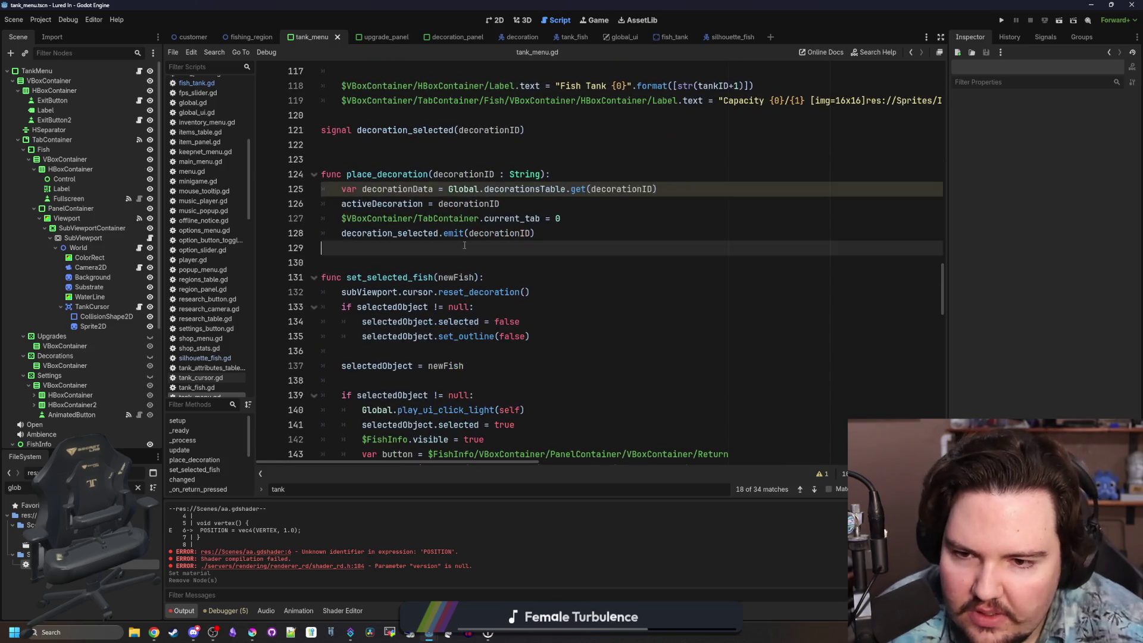
{"action": "left_click", "coordinate": [467, 262]}
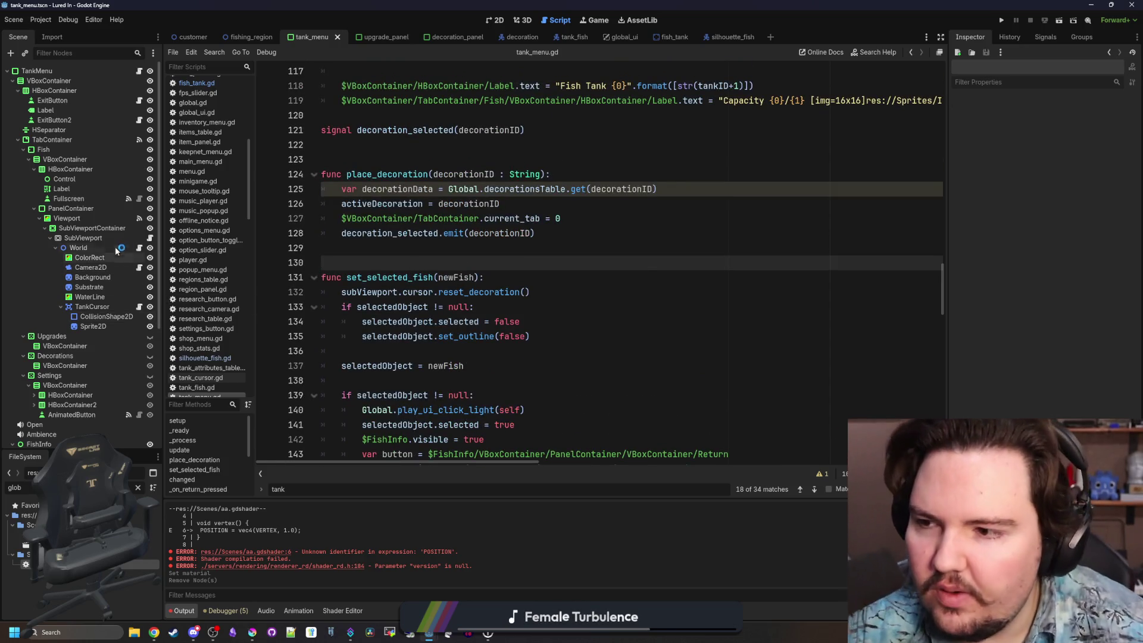
{"action": "left_click", "coordinate": [522, 243]}
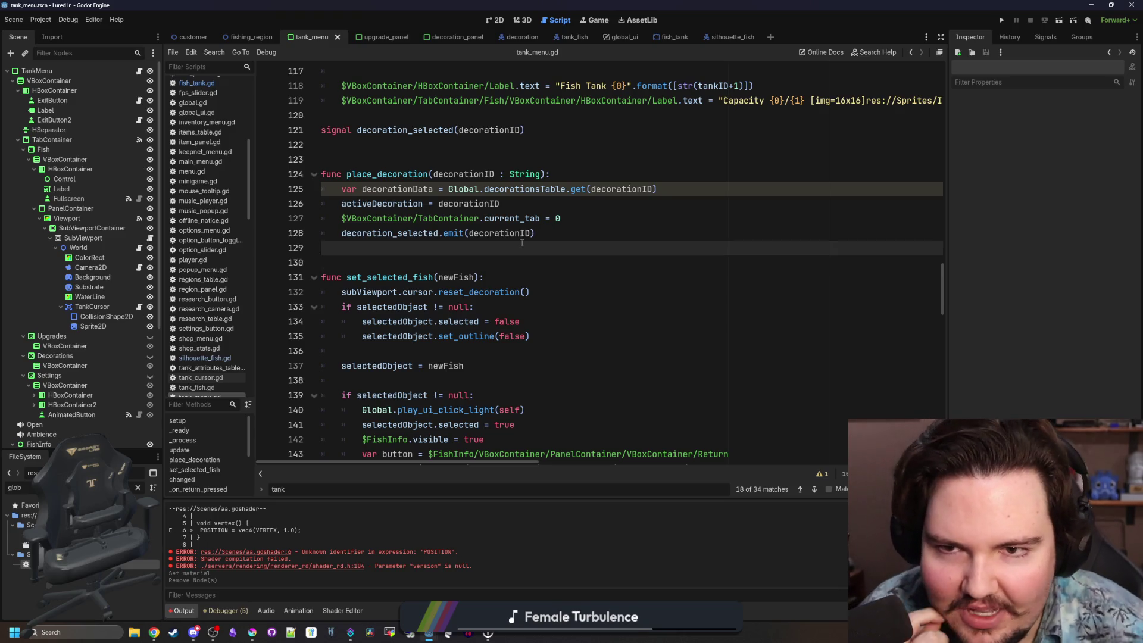
{"action": "left_click", "coordinate": [683, 37]}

▬▬▬▬▬▬▬▬▬▬

**Task to carry out:** Could you write out the whole listing exactly, skipping every picture?

**Written response:**
{"action": "left_click", "coordinate": [467, 262]}
{"action": "left_click", "coordinate": [522, 243]}
{"action": "left_click", "coordinate": [683, 37]}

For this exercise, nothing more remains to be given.